After nine volumes, 31 issues and just under 10 years of publications, The Computer Games Journal has ceased operations as a standalone academic journal. The journal – which was published by Springer, a household name in scientific research – is being substituted for a new ‘Digital Games’ section in the long-running Multimedia Tools and Applications journal.
In an email sent to editorial board members, Springer stated: “Despite everyone’s best efforts, the journal has not been able to secure enough content over the past few years to continue publication.”
The Computer Games Journal accrued around 26,000 downloads during its lifespan and published a wide range of science-oriented games research, including an eye opening study on the energy consumption of videogames that found that in the US alone, they have a carbon footprint equivalent to that of five million cars.
In December last year, the journal published a study from University of Glasgow researchers William Kavanagh (who we recently spoke to) and Alice Miller titled “Gameplay Analysis of Multiplayer Games with Verified Action-Costs” that focused on measuring player skill to help inform design and balancing decisions. The study was centred around RPGLite, a multiplayer mobile card game made by Kavanagh and Tom Wallis specifically for the research.
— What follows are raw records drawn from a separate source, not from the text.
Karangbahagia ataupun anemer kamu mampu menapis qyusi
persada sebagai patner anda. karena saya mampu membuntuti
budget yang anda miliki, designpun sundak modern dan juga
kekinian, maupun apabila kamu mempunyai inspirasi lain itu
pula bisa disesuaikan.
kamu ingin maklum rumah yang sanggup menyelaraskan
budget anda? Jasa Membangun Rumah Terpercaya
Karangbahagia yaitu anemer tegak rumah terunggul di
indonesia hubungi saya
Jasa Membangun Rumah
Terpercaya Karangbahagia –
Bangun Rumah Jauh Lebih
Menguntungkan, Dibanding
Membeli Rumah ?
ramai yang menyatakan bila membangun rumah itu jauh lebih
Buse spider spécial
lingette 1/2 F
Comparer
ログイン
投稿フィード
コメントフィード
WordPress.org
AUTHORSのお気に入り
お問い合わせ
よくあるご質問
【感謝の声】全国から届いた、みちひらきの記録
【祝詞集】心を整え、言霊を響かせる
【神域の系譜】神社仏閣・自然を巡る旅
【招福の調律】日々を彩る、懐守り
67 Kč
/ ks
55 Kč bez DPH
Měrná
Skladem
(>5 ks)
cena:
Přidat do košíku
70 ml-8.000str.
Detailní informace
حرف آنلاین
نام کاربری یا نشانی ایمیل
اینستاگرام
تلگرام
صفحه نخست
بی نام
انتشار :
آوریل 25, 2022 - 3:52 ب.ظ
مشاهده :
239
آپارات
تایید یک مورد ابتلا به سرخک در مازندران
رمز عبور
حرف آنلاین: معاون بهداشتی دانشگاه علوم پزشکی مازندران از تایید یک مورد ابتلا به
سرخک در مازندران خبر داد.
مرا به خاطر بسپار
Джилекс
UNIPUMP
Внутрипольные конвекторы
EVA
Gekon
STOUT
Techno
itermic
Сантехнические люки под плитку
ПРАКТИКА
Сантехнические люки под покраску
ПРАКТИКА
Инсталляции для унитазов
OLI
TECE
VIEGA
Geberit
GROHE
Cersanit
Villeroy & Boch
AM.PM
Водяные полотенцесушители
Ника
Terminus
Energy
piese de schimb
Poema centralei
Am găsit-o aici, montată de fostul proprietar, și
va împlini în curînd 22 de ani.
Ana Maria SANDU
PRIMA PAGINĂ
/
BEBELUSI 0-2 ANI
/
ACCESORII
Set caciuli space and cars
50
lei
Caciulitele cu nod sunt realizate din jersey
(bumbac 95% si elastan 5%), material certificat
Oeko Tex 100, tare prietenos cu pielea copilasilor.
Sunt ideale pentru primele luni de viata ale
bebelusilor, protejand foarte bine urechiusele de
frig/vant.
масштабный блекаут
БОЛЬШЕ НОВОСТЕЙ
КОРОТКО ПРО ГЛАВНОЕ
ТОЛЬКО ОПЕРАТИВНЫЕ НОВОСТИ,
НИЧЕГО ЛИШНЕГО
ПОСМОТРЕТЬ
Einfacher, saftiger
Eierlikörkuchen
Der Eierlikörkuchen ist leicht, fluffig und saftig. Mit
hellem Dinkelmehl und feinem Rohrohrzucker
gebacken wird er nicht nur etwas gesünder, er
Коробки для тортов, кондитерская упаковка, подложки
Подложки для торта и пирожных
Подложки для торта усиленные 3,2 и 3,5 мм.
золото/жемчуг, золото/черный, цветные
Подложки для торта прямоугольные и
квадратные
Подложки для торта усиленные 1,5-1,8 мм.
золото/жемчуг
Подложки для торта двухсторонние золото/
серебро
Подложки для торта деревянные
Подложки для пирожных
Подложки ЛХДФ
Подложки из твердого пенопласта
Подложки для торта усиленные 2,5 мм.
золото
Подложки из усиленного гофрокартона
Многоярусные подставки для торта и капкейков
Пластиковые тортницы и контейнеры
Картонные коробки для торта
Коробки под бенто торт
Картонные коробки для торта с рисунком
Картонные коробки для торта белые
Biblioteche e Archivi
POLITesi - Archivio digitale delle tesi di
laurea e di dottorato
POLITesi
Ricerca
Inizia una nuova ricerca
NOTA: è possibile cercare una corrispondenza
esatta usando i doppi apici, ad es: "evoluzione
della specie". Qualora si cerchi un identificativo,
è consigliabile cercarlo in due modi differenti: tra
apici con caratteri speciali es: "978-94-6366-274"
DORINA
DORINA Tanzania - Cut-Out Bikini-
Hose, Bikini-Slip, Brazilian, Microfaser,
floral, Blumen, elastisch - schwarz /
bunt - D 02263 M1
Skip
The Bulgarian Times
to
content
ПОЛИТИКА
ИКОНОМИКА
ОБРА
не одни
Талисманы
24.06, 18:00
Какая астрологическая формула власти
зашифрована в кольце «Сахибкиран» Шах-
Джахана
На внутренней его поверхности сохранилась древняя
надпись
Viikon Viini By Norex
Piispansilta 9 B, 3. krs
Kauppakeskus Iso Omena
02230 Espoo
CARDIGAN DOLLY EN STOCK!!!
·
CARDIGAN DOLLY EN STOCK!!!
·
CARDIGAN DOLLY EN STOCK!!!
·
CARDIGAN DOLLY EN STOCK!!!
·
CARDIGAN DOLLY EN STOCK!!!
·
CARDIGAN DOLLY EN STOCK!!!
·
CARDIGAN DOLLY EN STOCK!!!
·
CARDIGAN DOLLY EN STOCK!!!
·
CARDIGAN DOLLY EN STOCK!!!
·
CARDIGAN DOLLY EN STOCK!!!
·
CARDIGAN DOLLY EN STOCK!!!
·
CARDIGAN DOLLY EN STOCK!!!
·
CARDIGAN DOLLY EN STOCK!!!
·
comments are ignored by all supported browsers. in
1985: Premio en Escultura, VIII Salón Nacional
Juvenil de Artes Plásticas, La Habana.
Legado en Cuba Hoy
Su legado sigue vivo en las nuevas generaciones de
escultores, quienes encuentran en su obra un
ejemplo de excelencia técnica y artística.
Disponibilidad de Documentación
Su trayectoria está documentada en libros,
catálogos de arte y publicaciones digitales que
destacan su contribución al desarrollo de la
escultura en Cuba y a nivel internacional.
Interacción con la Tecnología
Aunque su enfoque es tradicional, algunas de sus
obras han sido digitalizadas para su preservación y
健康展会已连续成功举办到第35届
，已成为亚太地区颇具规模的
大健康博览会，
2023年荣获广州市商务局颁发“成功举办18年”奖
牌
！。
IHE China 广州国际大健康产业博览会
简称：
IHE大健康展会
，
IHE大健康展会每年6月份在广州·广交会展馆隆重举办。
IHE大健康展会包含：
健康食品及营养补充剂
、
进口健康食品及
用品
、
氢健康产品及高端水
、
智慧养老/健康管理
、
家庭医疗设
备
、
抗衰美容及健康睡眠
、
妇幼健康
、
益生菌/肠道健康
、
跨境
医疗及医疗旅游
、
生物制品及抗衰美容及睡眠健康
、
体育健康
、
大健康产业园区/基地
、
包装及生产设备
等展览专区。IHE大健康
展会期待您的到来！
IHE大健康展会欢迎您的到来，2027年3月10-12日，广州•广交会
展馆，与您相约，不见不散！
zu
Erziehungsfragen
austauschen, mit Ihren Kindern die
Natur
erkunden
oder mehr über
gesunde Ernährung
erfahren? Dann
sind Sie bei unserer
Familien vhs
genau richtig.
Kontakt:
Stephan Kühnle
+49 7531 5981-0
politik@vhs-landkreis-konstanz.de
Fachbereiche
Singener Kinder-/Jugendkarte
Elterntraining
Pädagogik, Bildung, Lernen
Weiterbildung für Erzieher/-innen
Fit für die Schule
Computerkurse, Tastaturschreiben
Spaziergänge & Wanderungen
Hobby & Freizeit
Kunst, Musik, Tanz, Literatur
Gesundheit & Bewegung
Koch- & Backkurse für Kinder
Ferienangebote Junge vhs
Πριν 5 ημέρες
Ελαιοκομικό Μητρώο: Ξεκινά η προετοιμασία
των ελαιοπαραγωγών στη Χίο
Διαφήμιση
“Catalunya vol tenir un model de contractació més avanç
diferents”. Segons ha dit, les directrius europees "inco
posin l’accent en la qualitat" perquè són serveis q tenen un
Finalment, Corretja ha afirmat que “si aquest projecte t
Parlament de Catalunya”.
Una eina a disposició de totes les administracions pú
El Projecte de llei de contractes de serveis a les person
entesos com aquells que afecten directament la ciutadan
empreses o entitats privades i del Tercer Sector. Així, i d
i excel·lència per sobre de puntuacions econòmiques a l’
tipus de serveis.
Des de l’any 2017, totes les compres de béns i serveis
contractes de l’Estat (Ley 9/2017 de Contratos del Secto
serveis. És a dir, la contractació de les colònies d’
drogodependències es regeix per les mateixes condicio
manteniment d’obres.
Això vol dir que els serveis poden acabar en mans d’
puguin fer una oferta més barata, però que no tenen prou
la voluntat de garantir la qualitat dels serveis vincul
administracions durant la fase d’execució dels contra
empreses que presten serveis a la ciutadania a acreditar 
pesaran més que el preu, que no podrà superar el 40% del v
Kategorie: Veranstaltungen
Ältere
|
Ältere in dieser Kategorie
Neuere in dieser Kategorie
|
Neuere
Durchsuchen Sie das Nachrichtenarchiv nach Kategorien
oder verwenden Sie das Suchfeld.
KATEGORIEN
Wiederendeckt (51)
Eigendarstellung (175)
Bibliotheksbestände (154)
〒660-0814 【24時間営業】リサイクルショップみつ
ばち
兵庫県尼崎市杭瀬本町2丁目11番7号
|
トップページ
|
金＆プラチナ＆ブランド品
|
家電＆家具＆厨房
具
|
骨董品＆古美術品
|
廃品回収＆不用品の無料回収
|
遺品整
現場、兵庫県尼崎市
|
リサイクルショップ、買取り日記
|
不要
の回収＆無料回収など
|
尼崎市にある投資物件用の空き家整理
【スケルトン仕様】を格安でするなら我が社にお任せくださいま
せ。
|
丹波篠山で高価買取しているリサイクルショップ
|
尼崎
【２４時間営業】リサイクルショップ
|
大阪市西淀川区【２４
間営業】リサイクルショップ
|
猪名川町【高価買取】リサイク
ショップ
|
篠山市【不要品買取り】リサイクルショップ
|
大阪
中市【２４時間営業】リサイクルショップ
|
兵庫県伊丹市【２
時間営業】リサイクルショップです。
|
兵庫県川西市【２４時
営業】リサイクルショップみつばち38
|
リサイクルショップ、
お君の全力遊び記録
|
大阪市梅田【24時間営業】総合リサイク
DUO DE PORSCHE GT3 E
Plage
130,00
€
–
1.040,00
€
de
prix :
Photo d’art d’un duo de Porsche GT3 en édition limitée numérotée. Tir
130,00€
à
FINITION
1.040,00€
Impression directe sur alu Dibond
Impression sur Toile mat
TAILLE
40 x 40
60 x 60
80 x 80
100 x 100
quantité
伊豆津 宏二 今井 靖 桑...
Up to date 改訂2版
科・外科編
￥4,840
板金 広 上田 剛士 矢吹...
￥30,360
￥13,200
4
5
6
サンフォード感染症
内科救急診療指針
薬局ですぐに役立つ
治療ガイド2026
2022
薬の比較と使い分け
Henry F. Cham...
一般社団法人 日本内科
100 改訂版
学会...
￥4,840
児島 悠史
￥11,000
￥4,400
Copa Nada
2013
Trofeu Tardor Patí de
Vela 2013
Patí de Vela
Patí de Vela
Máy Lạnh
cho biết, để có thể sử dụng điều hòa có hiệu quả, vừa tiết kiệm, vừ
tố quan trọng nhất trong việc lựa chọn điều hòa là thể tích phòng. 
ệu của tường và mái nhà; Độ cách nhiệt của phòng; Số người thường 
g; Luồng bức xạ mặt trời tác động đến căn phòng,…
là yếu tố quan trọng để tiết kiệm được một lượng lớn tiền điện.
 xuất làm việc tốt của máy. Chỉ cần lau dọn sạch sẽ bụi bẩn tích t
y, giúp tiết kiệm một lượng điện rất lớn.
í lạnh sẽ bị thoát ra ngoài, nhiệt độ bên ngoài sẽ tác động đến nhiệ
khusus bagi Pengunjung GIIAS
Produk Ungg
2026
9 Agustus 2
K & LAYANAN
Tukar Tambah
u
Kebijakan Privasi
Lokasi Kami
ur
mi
Multimedia Tools and Applications, which began publishing in 1995, has a history of publishing games research, including a special issue dedicated to MMO’s in 2009 which explored the technical processes that go on behind the scenes in the likes of World of Warcraft and Second Life, from reducing latency to tracking player and game states. The journal’s new Digital Games track is edited by Harry Agius, a senior lecturer in computing at Brunel University London, and is asking for submissions on a wide range of topics, including development, machine learning in games, level design and much more. You can read the full list here.
Unfortunately, all the links to the past issues of The Computer Games Journal are currently dead. However, the Springer website states that the entire archive will be made available through their Springer Nature platform.